> [Exercise objective] Each line below that contains "dans" counts once; report the total and nothing more.

> [Extracted data]
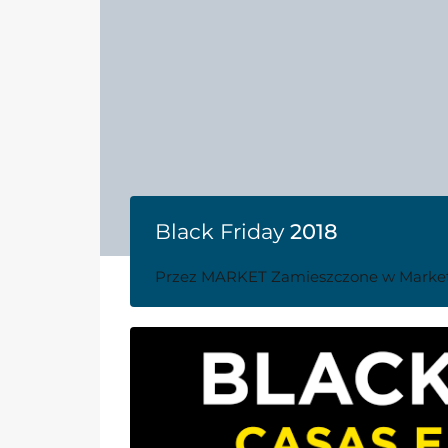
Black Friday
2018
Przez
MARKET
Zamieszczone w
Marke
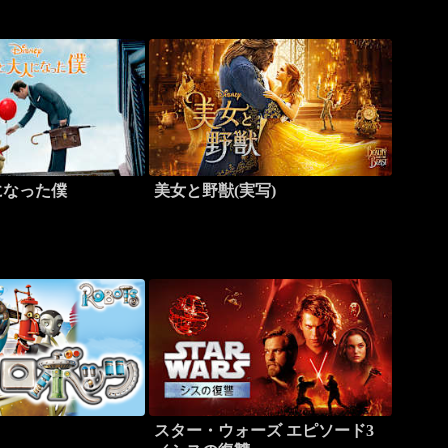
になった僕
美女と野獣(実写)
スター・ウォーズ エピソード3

...

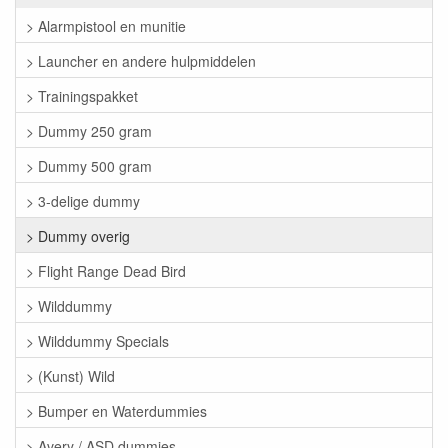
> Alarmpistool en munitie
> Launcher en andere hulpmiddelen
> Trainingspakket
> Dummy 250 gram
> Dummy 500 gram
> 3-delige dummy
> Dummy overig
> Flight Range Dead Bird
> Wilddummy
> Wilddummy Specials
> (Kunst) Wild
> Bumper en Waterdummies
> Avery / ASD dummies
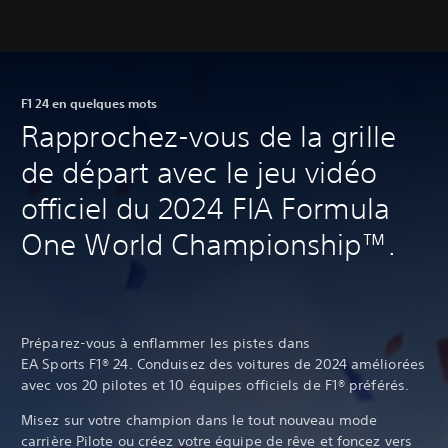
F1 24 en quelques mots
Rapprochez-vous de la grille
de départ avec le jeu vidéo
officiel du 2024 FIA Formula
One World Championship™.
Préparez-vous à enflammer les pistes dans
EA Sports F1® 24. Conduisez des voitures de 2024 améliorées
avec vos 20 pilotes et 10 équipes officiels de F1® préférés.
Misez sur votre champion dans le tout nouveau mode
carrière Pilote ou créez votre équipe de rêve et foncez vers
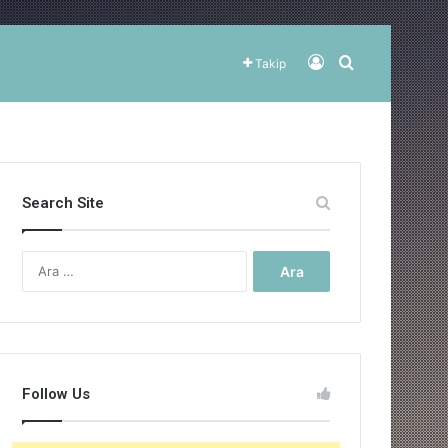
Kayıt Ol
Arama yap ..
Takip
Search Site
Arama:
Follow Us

* * *

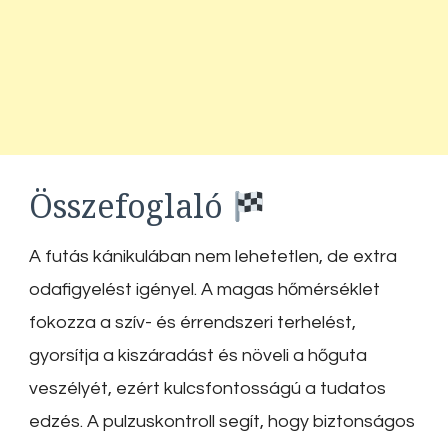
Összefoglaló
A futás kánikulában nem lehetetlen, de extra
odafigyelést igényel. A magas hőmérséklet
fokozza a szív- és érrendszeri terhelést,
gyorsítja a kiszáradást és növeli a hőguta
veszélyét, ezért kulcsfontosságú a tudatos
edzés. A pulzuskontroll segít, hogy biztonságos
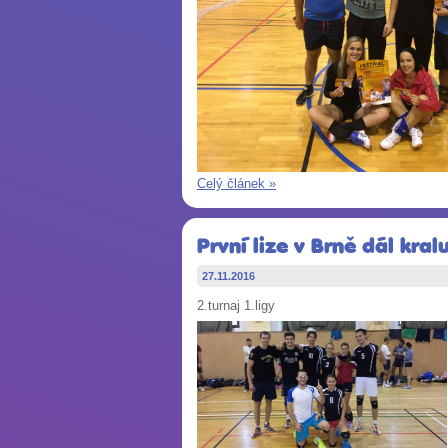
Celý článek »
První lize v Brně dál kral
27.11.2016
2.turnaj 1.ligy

> [Response to the exercise] 2